Onde mora a paz de espírito



Onde mora a paz de espírito.

Clemente saiu do colégio para passear e pensar.

A tarde findava.

O sol dirigia-se ao poente, com a gabardia do dever cumprido, após manter-se radiante desde o seu surgir. Impressionava a todos, deixando passar a idéia que, de tão forte não esmaeceria no final da tarde. Mas lá ia ele cumprir sua missão de clarear o outro lado da terra.

Na calçada do lado oposto ao muro do colégio, Clemente caminhava lentamente, até chegar ao outro quarteirão.

Deteve-se frente a um bar.

Homens se amontoavam ao redor de mesas abarrotadas de garrafas de bebidas, que agora vazias, ainda permaneciam ali, estrategicamente para orientar os garçons na hora da cobrança.

Qualquer um poderia errar na conta não usasse como guia os vasilhames através dos quais se chegava aos valores finais.

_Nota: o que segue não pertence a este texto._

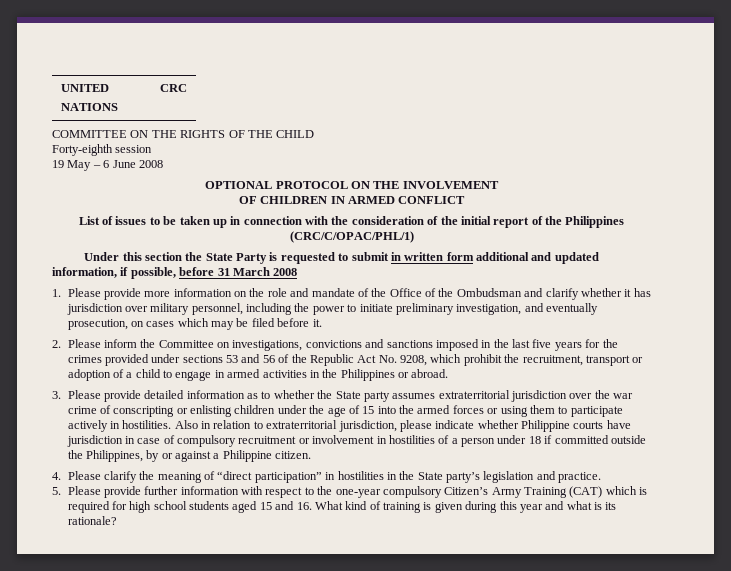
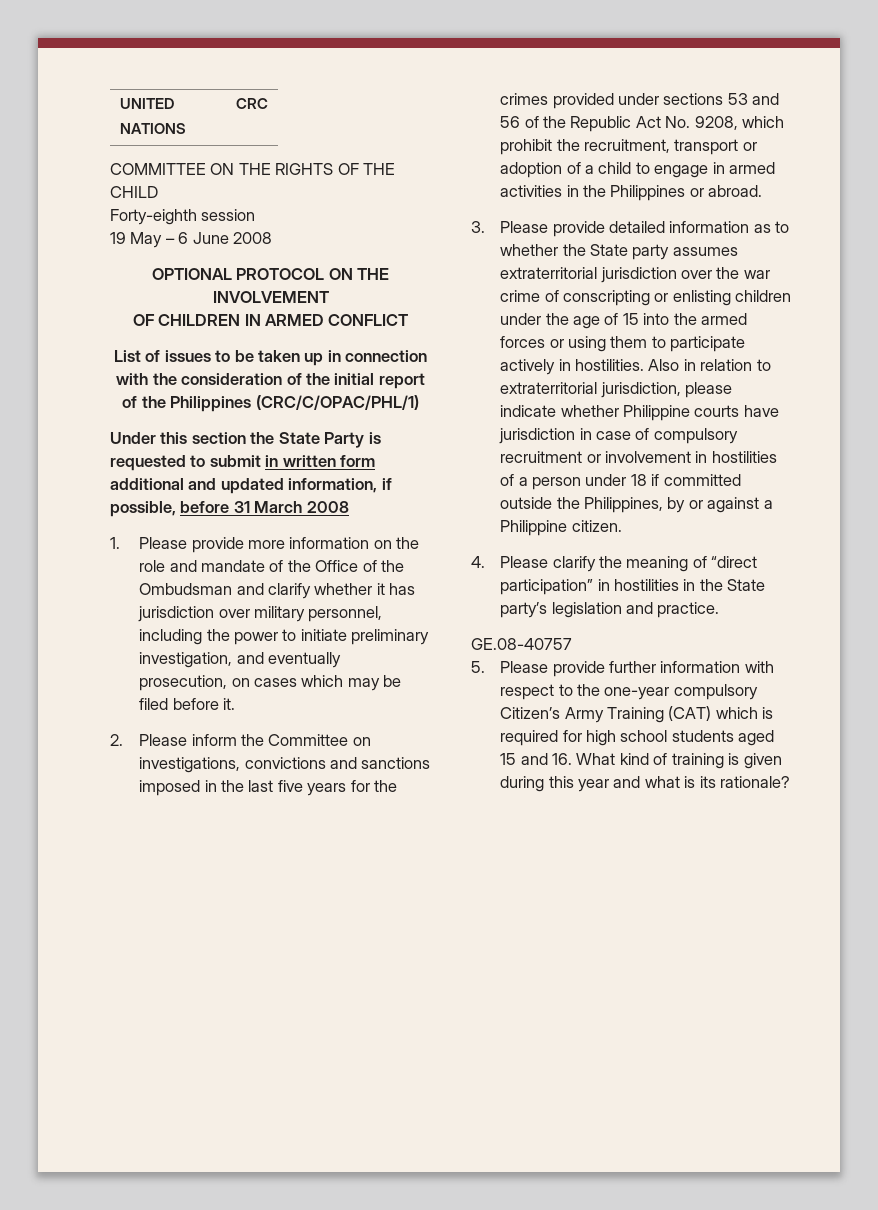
(602, 477) none -> [471,638,572,650] // GE.08-40757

Havia mesas com apenas uma cadeira. Lugares estes ocupados por solitários, de olhares perdidos em si mesmos, revolvendo seus pesadelos.

Sozinhos consumidos por recordações de passado longínquo ou recente, banhados por bebidas. Ansiavam fossem além de inebriantes, milagrosas enzimas do esquecimento, poderosas fontes de perdão, capaz de apagar mágoas causadas ou sofridas, que atuassem como uma borracha apagando riscos errados do branco papel da alma humana.

Clemente lembrou dizeres de seu pai, de que bares eram locais de concentração de iguais com falta de objetivos a procura do nada, com risco de envolvimentos sem proveitos futuros.

O calor estava forte graças ao magnífico esplendor do sol, que reinou soberano o dia todo.

No interior do bar, o calor era ainda mais forte.

A ventilação falha realçava o cheiro das peludas axilas expostas pelas camisas regatas, suadas de dias de uso, aliado aos dos respingos de vômitos nas bermudas.
Vômitos das indisposições estomacais causadas pelas gordurosas linguiças dos frigoríficos sem inspeção das autoridades veterinárias, que expunham suas mercadorias em vitrines e balcões pouco iluminados.

Clemente parado sem entender o porquê de homens fortes e aparentemente viris, passarem horas e horas nestes lugares, sem nenhuma mulher, perfume de mulher ou de flor, todos se abraçando, jurando em altos brados, amizade eterna. Sentimento que sempre aflora após algumas doses e acabam com a moderação.
Muitos eram os abraços, carícias na verdade, atrás de idéias másculas de um machismo a ponto de muitos, maltratarem mulheres ou companheiras no retorno as suas casas.

Casas, lares, coisas que o valham sem a menor atração para estes que deixam filhos, filhas, mulheres, mães, irmãs, perfumadas, cheirosas para ficarem em lugares como estes.

Clemente reparava em cada um.

Cada um uma história diferente.

Todos têm suas histórias, umas mais comoventes que outras.

Um recém aposentado mantém modos, roupas do tempo da ativa, quando todas as manhãs sem perceber o sol em sua plenitude, dirigia-se apressado ao escritório e hoje o faz pontualmente, maquinalmente para o bar.

Não reclama que o trabalho daquela época, o afastava da família. Não viu filhos crescerem e hoje não vêm os netos, nem as rugas do rosto da companheira.

Outro aposentado, cujo número do benefício é mais antigo, com a velha camisa surrada e descolorida, mal passada, faltando alguns botões, oferece ao recém chegado, um lugar em sua mesa para conversas vazias de propósitos, contando estórias ultrapassadas e sem sentido.

Os não aposentados, mas desocupados, discutem inflamadamente os resultados dos últimos jogos tendo sempre um culpado para a derrota de seus times e este, quase sempre é o juiz.

Concordando ou descordando, abrem outra rodada de cerveja que os levarão a mais horas dentro do bar.

O sol reluta em partir. Mantém alguns raios no horizonte.

Clemente não quer voltar para o colégio.

O sol quer tentar como há milhares de anos, decifrar a alma humana.

Clemente não consegue entender pessoas que como ele vive procurando a paz de espírito.

O sol se vai com a esperança de um novo amanhecer.

Clemente volta para o colégio.

Parado a frente dos portões um jovem fita-o nos olhos e diz:

- A paz de espírito, não mora no poente, nas estrelas, no colégio ou nos bares. A paz mora no seu íntimo, como disse o Senhor "O Reino dos Céus está dentro de cada um".

Os grandes portões se fecham atrás dele.

Estrelas brilham no céu. Outro turno de garçons assume seus postos no bar.